As you may recall, or have otherwise taken note, I recently launched Waves, a Ruby-based open-source Web app framework. One of the interesting points of feedback has related to the whole issue of thread-safety. Now, to begin with, I’ve briefly addressed this issue on the web site and in an interview. But the fact remains that there seems to be a lot of hostility and also confusion about using threads.

This is a little bit weird for me. I’ve been around long enough to remember when threading was a very obscure experimental feature that was never available on the more mundane kinds of projects I was working on. And then, as it became more mainstream, it was difficult to make use of, either because of problems with the implementation, the compiler, or the application code. Finally, in the late nineties, especially with the rise of the Web, it became one of those things that everyone did, even if they didn’t really need it.

We seem to be experiencing some kind of backlash at this point. Threads were cool for awhile, but now they’re evil. In the Ruby community, some of the cool kids are really serious about thread support and some of them aren’t. At the same time, Ruby itself is in a major transition when it comes to threading, which just adds to the confusion.

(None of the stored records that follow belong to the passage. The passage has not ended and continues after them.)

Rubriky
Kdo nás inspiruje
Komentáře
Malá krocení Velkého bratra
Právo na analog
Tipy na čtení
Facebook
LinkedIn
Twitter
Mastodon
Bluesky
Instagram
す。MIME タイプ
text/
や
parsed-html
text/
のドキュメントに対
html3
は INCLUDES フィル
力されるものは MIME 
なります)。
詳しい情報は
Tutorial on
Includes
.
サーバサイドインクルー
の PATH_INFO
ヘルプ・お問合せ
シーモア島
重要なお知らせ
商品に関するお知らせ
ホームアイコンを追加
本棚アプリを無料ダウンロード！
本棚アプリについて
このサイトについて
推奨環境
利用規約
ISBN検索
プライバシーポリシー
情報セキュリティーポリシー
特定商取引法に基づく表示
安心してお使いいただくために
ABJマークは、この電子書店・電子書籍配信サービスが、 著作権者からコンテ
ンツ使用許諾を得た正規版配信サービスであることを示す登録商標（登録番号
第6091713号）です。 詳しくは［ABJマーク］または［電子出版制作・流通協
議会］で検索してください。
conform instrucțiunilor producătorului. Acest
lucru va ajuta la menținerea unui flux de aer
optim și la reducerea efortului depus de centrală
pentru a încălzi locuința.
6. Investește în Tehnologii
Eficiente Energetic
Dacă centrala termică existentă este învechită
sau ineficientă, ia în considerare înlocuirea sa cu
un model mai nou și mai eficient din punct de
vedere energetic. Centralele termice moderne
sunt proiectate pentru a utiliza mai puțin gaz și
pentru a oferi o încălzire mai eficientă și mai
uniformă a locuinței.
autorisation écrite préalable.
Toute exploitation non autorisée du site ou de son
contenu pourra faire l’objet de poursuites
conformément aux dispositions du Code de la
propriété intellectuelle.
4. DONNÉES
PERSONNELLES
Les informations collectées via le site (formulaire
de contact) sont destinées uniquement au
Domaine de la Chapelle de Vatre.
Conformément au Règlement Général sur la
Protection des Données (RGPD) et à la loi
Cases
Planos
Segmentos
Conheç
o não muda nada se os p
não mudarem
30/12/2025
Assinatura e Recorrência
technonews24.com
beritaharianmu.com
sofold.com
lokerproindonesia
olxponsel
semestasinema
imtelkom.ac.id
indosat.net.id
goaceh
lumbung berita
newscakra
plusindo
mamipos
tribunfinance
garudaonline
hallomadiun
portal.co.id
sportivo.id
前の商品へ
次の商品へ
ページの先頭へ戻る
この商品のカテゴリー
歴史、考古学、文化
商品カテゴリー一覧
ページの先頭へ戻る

One thing is clear: Ruby hasn’t been very good at threading in the past. Ruby itself uses “green threads,” which is basically faking it. Rails, Ruby’s flagship library, only supports threading as an after-thought. So, in a sense, it isn’t at all surprising that there has been a lot of effort in the Ruby community to find alternatives. There really wasn’t much choice. In the process, a lot of folks have begun to wonder if threads are really necessary. It’s sort of like having your TV break and then after a few days of not having it, you start realizing you can live without Survivor after all. But just because you can live without threads, doesn’t mean you should.

There seem to be three main arguments against using threads, outside of the lack of support in Ruby and Rails. The first is the “threading is hard” argument, which basically says that threading tends to lead to hard to find bugs. The second is the “processes, not threads” argument, which states that it is just as fast, or faster, to run everything in separate processes anyway. The third is the “hardware is cheap” argument, which basically says that, nowadays, you can just throw hardware at a scalability problem anyway, so who cares?

While there is a learning curve associated with threading, I don’t see how it is any different than with event-driven processing. For example, in a threaded app, you have to use a mutex around a mutable class variable. But in the event-driven model, you can’t really have a mutable class variable because the other processes won’t see the changes to the value. Either way, a naive programmer can get themselves in trouble. Basically, there is a learning curve associated with any kind of concurrency, not just threads. Furthermore, Web apps actually lend themselves to concurrency. The fact that you can handle separate requests in separate processes without any IPC between them actually proves the point: they don’t need to share anything. Thus, it’s straightforward for a Web app framework to support a highly-efficient thread-per-request model.

Event-driven processing is actually faster in Ruby, but that is more a function of Ruby’s weak support for threading than anything intrinsic to the architecture. JRuby is becoming mature enough to bring threading back into the picture, and I am looking forward to running multithreaded apps against ebb event-driven apps in JRuby. And even if even-driven processing is faster, I’m not sure it’s actually cheaper which is what scalability is really all about. Deployment of event-driven applications is more complex, they take up more memory, and potentially introduce expensive context-switches into the picture. It also isn’t clear that multiple CPUs can take advantage of processes as easily as they can threads.

Neither Java nor PHP have ever needed event-driven architectures, and they remain the de facto standard. The “hardware is cheap” argument fails miserably when confronted with real world examples. While it may be true that hardware is cheaper than developer time, many applications already require tens of thousands of dollars of hardware and full-time sysadmins to keep it all running. If you can get by with 2 servers instead of 15, why not? And if you can get buy without having to hire a dedicated sysadmin, why wouldn’t you? Even if you did need to hire an extra developer to help iron out some concurrency bugs, it would still be a win because the developer can also add features to your application or fix other kinds of bugs.

It is one thing to benchmark a “Hello World” application and say you can do several thousand requests per second, or whatever. But real apps typically have other bottlenecks besides just the request handling itself and they aren’t going to hit 1,000 requests per second on a single CPU machine. At 50 or 100 requests per second per CPU, the concurrency requirements are magnified by an order of magnitude, so even small differences in efficiency are worth exploring. Being dogmatic about it and simply ruling out threading as option doesn’t really make sense. Which is what some advocates of event-driven architectures seem to be doing.

A lot of smart people with a lot of good experience are working to make threading an realistic option in Ruby. It is only a matter of time. Perhaps Ruby’s story is really just beginning. The emergence of viable threading models in Ruby is potentially a quantum leap forward for the language. While I don’t think Ruby should aim to be PHP or Java, by any means, I do think it might be worth emulating the things those communities did well. And that includes using threads to support high-levels of concurrency with simple deployment models. Maybe, in the end, the Ruby community may come up with something better: that would be awesome and very much in the spirit of Ruby. But I’ll need more than a ‘Hello World’ benchmark to be convinced.